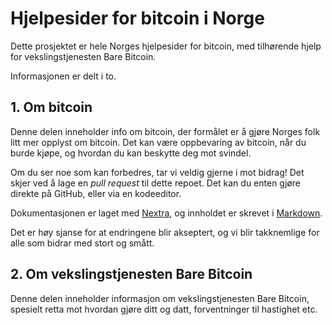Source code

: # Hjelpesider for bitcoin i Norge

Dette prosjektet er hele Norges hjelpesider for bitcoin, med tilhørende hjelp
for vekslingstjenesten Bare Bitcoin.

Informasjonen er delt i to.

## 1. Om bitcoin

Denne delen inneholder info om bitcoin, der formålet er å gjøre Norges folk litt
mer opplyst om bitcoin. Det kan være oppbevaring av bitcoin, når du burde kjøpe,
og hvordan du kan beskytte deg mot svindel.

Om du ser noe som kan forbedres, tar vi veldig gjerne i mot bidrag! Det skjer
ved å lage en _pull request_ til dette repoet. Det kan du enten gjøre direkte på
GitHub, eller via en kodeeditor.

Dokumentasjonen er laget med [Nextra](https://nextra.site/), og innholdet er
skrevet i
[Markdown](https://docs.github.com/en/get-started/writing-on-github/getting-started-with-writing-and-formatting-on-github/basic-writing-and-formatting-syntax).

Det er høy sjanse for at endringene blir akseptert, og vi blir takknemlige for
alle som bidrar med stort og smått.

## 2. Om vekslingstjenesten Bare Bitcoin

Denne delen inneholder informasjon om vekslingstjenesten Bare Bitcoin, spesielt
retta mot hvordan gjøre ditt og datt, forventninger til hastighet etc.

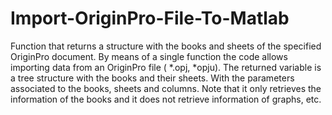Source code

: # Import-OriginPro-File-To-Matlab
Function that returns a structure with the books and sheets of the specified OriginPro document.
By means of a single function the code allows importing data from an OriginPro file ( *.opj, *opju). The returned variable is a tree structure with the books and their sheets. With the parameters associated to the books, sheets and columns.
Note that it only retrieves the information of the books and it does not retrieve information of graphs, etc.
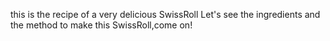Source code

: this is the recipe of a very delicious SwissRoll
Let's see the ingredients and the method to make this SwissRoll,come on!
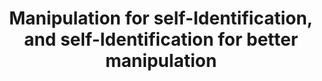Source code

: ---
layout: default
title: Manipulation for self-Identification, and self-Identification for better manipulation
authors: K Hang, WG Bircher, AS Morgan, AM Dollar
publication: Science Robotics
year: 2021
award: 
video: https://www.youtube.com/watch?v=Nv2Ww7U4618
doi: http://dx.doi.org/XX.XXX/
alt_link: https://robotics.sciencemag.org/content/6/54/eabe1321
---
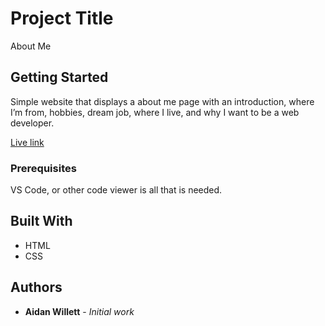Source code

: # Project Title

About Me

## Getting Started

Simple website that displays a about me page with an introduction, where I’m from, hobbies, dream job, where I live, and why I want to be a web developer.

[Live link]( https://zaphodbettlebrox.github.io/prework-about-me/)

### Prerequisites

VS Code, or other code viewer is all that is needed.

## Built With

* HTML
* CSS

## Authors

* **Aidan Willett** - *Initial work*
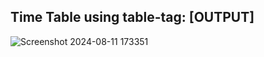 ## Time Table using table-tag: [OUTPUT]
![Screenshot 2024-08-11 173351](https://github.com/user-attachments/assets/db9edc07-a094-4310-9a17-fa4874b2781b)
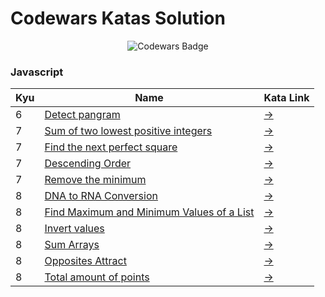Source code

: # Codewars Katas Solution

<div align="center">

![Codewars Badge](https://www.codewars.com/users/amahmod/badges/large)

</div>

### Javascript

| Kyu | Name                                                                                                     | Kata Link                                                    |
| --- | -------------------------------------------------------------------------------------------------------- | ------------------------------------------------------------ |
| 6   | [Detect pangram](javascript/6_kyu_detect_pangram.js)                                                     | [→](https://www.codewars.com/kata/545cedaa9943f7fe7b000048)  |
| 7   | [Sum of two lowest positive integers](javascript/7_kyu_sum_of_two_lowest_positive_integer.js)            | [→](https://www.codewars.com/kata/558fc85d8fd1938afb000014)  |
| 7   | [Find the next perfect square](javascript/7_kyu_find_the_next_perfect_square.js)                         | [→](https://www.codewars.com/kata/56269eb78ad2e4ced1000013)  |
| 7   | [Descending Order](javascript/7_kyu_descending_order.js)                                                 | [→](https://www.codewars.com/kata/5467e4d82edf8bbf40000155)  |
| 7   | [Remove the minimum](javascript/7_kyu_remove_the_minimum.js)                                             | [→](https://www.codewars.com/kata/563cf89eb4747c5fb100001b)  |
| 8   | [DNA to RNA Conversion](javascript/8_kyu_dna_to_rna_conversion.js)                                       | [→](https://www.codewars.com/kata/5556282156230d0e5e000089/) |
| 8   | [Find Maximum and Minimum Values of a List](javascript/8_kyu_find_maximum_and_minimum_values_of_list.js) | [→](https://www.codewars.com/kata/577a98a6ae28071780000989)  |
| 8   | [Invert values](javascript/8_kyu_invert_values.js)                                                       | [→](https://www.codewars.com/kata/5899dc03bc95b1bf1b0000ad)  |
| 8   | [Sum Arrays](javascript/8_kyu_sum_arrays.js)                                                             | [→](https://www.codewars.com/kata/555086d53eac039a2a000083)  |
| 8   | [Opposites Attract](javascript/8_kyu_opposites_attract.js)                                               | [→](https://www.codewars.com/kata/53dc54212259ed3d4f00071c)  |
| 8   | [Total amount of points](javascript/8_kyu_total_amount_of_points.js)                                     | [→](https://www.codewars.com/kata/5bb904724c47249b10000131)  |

+ + + +

- Exercise description
How many lines of the listing above contain the string "that"? Case counts, and your reply should be the number alone.

- Solution
4